THE TASK: Please update the items from the start through the line that has "crop: left 17.835%, top", changing "developed" to "edited" and leaving everything else the same.

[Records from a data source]
++++

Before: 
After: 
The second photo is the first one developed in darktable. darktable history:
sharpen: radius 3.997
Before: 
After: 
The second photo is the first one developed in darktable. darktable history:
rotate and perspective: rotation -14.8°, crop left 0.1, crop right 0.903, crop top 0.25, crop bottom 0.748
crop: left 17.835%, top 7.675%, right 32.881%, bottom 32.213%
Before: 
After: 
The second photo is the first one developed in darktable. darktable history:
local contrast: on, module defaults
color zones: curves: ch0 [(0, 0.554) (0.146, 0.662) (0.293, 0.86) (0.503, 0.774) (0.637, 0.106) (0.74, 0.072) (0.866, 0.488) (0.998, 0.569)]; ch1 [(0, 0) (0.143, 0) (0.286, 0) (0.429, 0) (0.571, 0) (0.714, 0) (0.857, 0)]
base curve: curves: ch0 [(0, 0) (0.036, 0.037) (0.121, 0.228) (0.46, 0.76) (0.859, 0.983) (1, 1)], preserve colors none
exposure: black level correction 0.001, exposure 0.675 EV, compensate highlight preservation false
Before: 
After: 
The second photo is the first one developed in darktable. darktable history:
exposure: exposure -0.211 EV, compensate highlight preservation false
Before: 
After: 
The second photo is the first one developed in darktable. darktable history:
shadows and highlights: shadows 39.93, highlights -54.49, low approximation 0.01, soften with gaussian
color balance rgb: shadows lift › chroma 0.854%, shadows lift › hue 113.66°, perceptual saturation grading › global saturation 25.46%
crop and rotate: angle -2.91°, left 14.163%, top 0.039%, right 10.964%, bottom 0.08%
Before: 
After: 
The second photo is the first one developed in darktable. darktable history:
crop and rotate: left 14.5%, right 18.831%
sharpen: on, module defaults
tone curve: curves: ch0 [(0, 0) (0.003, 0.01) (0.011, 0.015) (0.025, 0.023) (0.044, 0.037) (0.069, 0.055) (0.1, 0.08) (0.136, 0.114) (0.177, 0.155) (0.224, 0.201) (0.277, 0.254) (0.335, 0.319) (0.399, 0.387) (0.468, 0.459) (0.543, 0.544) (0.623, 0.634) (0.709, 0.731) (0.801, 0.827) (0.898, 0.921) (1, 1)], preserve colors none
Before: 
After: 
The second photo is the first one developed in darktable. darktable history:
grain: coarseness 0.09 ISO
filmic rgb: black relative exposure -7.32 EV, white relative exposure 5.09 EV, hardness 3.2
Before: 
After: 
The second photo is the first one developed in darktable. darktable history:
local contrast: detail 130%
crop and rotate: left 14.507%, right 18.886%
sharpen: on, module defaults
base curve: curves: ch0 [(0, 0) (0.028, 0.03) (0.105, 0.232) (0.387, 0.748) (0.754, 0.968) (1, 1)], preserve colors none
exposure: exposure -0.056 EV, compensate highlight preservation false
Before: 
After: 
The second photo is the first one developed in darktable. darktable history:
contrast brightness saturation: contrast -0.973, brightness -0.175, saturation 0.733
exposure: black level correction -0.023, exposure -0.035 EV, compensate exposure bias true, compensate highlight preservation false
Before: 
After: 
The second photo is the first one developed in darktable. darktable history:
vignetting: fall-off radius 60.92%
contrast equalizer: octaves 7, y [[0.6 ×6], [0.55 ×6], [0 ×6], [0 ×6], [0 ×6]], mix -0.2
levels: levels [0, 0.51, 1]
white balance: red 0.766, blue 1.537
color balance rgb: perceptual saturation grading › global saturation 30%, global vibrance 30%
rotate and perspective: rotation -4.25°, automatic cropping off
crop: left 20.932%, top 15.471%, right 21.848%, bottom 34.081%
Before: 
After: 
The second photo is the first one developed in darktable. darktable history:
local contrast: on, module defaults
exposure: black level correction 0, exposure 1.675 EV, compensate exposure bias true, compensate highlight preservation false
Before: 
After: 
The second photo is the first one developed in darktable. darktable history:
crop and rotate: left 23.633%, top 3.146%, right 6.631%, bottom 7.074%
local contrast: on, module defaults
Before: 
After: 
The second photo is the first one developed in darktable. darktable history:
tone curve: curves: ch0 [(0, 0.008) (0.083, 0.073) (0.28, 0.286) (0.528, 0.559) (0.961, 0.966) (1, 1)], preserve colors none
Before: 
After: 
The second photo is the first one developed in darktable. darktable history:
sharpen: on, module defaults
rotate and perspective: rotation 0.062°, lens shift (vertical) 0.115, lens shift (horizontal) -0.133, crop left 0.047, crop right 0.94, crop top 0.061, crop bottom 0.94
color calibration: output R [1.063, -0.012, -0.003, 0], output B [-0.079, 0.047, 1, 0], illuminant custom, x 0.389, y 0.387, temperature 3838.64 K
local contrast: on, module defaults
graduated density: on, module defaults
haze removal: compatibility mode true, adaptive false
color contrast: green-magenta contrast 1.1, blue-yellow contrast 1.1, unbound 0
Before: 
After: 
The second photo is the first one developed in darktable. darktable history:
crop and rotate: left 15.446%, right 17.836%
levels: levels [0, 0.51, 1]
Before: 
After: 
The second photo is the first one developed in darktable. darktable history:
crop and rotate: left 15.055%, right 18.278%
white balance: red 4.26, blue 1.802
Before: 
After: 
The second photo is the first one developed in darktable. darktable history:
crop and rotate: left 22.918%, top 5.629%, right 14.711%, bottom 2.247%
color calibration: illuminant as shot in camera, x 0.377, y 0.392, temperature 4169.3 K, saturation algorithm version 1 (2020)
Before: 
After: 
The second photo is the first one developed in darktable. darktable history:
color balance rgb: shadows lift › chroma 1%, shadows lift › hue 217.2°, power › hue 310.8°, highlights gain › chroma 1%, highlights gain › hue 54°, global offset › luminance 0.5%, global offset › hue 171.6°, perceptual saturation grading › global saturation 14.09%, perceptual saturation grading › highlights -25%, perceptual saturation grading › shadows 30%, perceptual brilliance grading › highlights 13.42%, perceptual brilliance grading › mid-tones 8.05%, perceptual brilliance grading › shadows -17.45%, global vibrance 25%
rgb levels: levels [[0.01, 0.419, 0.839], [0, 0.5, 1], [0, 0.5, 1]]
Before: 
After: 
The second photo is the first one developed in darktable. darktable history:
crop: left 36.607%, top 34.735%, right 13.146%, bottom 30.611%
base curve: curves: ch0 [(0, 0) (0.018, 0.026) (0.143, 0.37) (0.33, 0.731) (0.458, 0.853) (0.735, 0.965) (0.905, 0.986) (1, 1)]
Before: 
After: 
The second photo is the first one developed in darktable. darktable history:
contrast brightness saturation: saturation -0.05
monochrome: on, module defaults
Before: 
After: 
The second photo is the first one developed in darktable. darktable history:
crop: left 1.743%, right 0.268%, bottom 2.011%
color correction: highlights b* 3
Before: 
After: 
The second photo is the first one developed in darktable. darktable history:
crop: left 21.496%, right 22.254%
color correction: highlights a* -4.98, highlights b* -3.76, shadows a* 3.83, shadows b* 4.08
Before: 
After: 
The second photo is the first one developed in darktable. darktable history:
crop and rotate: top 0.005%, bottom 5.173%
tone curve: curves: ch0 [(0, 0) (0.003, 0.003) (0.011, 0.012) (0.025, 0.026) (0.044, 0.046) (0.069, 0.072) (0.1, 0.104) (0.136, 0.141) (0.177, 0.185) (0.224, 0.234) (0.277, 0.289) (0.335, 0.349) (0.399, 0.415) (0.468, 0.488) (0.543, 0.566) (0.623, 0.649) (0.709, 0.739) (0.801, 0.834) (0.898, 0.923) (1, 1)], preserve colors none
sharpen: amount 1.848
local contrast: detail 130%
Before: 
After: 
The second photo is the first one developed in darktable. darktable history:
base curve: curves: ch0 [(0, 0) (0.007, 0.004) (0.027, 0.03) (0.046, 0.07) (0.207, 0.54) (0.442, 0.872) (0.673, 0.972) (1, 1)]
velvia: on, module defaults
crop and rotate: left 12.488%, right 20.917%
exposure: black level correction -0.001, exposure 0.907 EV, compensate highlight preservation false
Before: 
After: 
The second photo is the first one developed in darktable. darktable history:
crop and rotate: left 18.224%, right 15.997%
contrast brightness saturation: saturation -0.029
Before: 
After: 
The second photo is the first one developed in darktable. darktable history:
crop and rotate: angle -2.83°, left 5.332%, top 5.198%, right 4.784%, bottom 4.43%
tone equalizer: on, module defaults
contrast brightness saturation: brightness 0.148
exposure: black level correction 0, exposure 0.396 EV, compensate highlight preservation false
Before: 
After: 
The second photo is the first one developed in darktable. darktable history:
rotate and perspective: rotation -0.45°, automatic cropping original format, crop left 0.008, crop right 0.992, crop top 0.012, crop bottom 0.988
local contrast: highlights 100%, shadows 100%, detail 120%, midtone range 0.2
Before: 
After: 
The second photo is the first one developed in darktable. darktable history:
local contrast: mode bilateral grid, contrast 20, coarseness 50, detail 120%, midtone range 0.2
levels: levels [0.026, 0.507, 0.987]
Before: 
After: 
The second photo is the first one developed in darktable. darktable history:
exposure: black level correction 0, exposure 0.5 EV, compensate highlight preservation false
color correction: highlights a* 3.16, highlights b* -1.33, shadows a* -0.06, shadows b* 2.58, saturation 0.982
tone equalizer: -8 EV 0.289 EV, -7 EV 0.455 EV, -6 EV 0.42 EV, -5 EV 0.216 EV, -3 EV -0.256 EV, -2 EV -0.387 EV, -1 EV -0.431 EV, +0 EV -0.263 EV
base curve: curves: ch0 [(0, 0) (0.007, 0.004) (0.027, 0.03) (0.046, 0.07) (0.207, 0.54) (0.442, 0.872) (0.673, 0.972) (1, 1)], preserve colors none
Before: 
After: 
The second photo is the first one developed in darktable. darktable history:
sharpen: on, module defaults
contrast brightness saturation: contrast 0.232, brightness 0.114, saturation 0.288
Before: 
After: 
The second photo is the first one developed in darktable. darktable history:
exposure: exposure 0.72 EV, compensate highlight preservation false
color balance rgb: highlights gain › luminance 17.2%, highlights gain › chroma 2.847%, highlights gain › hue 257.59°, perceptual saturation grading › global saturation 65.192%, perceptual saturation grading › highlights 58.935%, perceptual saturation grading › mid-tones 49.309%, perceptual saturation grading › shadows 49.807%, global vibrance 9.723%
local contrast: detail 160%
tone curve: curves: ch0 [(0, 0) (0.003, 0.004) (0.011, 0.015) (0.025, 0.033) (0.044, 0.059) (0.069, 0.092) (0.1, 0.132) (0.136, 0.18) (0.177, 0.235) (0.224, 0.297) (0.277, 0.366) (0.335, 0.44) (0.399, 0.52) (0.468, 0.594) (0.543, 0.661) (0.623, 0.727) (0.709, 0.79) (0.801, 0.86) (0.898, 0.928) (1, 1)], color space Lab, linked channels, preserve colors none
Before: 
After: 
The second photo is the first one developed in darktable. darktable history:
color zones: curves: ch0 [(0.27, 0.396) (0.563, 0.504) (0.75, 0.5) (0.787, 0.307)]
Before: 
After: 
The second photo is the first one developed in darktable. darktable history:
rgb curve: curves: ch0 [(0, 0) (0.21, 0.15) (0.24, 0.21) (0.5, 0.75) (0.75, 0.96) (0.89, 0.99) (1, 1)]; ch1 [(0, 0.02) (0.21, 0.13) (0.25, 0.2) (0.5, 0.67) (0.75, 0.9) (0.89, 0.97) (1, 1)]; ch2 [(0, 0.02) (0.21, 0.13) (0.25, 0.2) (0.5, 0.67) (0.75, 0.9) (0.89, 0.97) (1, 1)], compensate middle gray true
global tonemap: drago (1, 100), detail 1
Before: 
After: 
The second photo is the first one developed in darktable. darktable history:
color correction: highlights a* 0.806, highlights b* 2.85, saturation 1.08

++++

SOLVED EXERCISE:
Before: 
After: 
The second photo is the first one edited in darktable. darktable history:
sharpen: radius 3.997
Before: 
After: 
The second photo is the first one edited in darktable. darktable history:
rotate and perspective: rotation -14.8°, crop left 0.1, crop right 0.903, crop top 0.25, crop bottom 0.748
crop: left 17.835%, top 7.675%, right 32.881%, bottom 32.213%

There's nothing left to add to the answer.